In an interview, Van Hollen said he does not consider himself a technocrat. But at a March campaign event before several hundred seniors in Silver Spring, Van Hollen — sans suit jacket with his shirt sleeves rolled up — was equally at ease explaining the process of budget reconciliation as he was the mechanics of letting generic drugs onto the market.  

Rep. Chris Van Hollen laughs during a campaign stop in Montgomery County in March. (Al Drago/CQ Roll Call)
Rep. Chris Van Hollen laughs during a campaign stop in Montgomery County in March. (Al Drago/CQ Roll Call)

That depth of knowledge impressed Shirley Henderson, 87, who introduced the congressman at the event.

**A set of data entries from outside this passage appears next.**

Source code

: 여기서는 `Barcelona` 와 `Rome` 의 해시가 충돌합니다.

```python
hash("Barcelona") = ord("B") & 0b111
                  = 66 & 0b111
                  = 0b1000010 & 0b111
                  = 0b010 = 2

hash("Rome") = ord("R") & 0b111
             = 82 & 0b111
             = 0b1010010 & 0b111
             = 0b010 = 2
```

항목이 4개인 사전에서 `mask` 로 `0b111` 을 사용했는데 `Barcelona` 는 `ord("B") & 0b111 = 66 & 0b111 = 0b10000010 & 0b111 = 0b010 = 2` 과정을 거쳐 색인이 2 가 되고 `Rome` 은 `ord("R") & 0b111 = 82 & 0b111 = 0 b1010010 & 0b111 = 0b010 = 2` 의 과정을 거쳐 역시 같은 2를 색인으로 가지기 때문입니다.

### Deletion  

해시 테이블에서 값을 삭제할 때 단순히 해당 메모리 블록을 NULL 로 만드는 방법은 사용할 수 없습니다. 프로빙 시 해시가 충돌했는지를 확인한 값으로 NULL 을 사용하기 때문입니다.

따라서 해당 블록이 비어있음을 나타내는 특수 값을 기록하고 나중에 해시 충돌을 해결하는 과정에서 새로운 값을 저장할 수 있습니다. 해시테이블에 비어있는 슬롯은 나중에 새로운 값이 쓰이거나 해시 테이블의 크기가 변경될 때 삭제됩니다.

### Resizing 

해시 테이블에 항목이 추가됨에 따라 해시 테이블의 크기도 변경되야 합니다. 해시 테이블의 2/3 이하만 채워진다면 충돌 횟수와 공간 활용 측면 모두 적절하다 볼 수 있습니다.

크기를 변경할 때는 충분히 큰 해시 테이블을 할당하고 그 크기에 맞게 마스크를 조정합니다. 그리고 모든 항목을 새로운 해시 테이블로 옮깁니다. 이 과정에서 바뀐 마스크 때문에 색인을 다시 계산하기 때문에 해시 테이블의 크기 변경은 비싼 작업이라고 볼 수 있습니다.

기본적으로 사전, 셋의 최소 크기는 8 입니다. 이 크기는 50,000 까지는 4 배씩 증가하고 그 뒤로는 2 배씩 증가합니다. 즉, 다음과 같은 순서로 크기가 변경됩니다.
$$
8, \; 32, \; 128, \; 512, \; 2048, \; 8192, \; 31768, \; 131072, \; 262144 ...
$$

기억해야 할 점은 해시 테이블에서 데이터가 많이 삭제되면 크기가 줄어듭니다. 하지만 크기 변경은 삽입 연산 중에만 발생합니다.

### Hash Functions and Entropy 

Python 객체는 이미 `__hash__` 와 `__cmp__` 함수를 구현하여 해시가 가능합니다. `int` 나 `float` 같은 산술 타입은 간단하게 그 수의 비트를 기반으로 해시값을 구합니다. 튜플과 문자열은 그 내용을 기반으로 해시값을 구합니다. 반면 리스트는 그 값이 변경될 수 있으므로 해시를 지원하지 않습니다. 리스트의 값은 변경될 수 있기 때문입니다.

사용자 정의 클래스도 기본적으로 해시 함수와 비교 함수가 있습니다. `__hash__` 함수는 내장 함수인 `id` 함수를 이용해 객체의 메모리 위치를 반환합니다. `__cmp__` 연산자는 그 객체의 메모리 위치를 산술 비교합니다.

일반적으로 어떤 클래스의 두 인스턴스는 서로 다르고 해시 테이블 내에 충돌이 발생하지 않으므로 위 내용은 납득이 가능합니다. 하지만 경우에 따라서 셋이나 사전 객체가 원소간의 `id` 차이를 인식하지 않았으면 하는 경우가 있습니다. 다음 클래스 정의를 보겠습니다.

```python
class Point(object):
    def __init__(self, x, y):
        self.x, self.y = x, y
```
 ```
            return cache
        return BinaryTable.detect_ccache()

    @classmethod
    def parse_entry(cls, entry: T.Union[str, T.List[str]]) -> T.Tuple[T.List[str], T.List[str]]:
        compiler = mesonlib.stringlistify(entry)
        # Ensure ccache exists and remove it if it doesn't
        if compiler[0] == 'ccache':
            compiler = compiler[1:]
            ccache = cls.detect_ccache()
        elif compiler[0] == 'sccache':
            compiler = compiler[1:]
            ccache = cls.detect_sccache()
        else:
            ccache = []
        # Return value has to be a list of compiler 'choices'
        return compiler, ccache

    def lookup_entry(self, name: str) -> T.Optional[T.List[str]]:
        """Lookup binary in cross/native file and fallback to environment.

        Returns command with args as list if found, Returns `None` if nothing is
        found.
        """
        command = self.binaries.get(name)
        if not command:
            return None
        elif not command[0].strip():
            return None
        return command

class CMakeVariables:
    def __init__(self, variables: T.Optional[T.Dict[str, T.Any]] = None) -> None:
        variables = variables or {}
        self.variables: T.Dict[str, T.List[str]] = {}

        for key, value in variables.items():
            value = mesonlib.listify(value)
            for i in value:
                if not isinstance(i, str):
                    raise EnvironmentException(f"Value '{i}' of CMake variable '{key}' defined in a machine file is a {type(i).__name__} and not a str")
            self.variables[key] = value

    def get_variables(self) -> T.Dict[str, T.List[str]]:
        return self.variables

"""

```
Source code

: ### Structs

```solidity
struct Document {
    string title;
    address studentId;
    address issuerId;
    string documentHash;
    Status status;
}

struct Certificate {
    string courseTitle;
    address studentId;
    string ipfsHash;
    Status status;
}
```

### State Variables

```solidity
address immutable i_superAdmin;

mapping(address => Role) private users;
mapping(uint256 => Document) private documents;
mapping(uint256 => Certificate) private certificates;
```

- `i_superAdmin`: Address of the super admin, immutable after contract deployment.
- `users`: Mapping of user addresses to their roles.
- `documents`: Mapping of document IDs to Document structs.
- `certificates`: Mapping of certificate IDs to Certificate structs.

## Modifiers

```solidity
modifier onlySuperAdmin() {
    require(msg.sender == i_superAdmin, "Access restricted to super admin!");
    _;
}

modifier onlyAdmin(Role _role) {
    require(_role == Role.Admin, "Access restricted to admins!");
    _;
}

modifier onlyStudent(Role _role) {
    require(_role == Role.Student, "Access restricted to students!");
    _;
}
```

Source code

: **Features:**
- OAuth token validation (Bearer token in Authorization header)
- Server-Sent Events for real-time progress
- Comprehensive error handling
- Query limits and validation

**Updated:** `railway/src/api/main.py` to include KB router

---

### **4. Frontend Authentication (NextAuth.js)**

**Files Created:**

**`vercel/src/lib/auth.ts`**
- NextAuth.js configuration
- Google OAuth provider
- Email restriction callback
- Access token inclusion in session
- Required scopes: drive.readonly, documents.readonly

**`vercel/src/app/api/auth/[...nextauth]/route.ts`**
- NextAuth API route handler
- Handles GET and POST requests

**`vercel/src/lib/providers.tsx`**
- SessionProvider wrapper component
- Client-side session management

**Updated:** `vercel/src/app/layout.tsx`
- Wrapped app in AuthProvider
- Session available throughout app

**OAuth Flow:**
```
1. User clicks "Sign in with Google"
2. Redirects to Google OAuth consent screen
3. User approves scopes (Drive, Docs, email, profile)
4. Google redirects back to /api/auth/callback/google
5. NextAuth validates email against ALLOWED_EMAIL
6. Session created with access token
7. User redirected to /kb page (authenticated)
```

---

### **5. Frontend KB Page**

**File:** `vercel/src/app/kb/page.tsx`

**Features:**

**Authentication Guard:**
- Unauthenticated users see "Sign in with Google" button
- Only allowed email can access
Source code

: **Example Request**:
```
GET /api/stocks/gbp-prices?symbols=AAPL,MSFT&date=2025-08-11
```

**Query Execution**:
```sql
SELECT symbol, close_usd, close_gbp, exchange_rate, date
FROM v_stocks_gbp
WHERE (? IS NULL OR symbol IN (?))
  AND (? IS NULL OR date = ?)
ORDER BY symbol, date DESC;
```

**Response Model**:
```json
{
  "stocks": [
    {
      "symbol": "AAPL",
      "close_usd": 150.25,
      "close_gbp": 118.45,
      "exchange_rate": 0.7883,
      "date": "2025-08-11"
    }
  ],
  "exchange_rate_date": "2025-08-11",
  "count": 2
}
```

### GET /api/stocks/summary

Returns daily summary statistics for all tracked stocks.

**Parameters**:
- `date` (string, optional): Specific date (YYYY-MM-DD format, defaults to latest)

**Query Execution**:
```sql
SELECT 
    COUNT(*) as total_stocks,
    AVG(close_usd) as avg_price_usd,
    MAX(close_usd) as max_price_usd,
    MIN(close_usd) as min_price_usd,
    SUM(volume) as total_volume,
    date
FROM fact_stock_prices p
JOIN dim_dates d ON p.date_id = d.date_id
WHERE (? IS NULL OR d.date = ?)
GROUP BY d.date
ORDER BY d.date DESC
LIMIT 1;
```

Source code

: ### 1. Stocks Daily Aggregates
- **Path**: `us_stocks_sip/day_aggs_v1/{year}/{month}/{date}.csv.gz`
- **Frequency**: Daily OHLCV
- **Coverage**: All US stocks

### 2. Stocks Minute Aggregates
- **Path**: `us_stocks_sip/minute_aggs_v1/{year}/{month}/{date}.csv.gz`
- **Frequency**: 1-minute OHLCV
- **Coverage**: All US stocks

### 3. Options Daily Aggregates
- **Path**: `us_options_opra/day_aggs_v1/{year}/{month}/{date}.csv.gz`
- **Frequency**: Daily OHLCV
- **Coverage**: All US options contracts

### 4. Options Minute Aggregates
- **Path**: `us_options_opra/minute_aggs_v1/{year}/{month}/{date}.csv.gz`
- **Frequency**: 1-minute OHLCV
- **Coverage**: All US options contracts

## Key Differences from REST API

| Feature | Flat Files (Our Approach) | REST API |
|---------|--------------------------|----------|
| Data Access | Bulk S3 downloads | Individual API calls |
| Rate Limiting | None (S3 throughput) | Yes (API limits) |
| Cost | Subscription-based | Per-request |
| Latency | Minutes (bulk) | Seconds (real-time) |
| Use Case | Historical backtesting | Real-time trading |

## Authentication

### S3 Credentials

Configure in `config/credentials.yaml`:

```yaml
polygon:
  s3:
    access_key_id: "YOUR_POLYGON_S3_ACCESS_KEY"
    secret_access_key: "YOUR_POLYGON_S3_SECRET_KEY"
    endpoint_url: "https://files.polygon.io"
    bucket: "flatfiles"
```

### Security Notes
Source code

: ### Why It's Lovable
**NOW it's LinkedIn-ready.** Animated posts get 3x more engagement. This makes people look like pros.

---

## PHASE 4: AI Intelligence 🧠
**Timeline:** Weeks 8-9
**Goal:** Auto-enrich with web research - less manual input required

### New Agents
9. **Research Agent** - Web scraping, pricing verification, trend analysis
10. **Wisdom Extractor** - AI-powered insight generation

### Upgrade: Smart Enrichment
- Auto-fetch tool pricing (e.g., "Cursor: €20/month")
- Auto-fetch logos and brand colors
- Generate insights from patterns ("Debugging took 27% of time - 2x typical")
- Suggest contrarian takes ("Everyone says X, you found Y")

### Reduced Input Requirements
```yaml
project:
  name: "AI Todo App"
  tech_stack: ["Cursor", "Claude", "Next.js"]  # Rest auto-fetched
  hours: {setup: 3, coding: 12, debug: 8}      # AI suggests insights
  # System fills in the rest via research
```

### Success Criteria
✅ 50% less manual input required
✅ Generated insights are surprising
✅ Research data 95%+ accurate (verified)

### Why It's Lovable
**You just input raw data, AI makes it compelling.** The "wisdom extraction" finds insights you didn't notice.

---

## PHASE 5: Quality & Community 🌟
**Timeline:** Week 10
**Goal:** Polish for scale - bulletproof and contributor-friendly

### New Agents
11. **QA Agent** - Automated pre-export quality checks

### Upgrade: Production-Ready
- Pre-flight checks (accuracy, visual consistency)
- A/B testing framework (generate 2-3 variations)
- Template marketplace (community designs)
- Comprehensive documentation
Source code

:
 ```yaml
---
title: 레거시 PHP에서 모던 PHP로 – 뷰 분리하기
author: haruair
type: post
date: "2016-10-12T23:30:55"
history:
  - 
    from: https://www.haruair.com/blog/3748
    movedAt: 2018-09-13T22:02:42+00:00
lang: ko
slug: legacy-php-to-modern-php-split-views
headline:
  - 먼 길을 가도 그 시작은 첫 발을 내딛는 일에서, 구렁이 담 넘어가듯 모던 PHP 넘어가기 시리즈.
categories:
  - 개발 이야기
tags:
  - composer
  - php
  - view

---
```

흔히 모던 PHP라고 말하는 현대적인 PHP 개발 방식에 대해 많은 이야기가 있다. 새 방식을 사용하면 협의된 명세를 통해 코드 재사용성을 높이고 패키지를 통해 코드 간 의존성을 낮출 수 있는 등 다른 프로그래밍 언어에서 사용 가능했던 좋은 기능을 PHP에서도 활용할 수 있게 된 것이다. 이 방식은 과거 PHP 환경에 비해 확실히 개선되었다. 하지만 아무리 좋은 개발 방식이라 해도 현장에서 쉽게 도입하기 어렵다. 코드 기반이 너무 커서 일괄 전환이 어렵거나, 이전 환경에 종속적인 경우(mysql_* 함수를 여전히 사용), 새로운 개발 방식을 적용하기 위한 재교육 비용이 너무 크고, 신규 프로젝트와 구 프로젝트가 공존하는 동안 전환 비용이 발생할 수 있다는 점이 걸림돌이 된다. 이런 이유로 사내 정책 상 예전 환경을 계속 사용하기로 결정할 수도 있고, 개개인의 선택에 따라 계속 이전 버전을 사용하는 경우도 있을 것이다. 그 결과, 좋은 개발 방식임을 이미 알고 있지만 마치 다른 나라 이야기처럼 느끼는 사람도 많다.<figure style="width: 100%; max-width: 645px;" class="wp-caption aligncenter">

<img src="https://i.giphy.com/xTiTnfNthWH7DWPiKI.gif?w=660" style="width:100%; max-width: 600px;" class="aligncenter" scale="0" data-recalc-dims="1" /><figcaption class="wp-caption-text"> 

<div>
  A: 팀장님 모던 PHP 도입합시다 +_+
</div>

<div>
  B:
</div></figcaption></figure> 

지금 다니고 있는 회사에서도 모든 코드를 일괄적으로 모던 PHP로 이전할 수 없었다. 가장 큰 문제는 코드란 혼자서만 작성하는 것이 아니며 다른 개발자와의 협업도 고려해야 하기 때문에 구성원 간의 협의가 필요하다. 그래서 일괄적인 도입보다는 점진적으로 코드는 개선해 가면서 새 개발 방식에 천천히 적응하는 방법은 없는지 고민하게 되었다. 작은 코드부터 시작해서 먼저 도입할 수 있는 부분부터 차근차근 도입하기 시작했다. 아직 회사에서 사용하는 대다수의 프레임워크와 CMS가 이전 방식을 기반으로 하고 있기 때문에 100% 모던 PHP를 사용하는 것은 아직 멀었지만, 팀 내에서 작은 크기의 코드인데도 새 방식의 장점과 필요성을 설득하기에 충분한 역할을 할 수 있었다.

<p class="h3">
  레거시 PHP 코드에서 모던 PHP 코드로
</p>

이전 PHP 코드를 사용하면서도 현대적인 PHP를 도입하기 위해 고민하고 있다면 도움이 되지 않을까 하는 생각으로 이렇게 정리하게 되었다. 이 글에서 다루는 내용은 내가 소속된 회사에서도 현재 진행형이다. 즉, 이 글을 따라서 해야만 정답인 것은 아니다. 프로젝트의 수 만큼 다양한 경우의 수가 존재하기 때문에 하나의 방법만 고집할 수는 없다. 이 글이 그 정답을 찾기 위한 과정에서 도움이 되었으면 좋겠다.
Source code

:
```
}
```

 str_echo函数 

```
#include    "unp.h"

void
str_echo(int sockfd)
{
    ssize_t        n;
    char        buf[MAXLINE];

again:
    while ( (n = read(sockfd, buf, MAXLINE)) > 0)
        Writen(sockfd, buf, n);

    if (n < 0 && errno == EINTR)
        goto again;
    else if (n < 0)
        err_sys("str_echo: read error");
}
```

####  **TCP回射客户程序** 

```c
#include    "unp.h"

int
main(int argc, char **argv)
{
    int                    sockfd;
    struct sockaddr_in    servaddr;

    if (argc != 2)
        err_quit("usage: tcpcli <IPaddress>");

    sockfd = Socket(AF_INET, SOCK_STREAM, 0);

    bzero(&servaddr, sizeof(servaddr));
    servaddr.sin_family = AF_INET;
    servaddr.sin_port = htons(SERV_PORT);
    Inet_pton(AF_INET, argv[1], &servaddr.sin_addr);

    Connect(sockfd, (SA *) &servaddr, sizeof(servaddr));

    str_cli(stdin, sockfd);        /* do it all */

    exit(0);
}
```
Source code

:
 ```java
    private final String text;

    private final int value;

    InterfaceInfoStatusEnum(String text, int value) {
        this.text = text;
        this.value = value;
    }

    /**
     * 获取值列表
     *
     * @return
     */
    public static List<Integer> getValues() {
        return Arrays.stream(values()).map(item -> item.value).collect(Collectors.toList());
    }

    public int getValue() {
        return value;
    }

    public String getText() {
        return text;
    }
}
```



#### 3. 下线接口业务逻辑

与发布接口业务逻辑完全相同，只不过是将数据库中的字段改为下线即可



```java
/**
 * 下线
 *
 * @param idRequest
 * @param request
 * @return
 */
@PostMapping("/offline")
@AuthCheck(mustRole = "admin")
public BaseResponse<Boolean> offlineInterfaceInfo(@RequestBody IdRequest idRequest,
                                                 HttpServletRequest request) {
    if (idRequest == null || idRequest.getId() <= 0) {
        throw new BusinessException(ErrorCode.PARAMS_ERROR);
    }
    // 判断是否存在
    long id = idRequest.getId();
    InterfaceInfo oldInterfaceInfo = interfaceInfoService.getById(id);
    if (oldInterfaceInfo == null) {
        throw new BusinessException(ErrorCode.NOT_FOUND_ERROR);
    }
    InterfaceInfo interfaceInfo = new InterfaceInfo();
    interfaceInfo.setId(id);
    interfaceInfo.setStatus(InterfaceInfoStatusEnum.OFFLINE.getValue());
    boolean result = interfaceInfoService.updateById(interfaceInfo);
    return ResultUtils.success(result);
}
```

Henderson said she has watched Van Hollen up close for years as her representative in Congress and was not worried about his stance on Social Security.  

“It doesn’t bother me because I trust Chris’s judgment,” she said. “He understands the issues at a much deeper level.”  

Henderson acknowledged that the campaign hadn’t gone as well as she had hoped it would – when the race began, most assumed Van Hollen’s expected fundraising advantage over Edwards would lock up a victory.  

But Edwards’s support in the African-American community and the critical backing of Emily’s List, which has spent millions of dollars on her behalf, have kept the congresswoman competitive.  

Van Hollen’s campaign is confident that it has earned late momentum in the race, thanks in part to criticism from the White House of an ad from a super PAC backing Edwards that seemed to suggest Van Hollen was doing the National Rifle Association’s bidding.  

Van Hollen is sticking to his message of compromise, though he emphasizes that he does so only in the right situations.  

“You already have a tea party in Washington, which is the all-or-nothing part,” Van Hollen said. “That leads to nothing for Maryland or the American people. I do look for common ground when possible, but will fight to the end for fundamental values and issues.”  

In an interview, Edwards reiterated there were no proposals possible that could get her to cut entitlement programs.  

“I believe Social Security and Medicare are values, they’re not just programs to me,” she said. “That’s a very bright line.”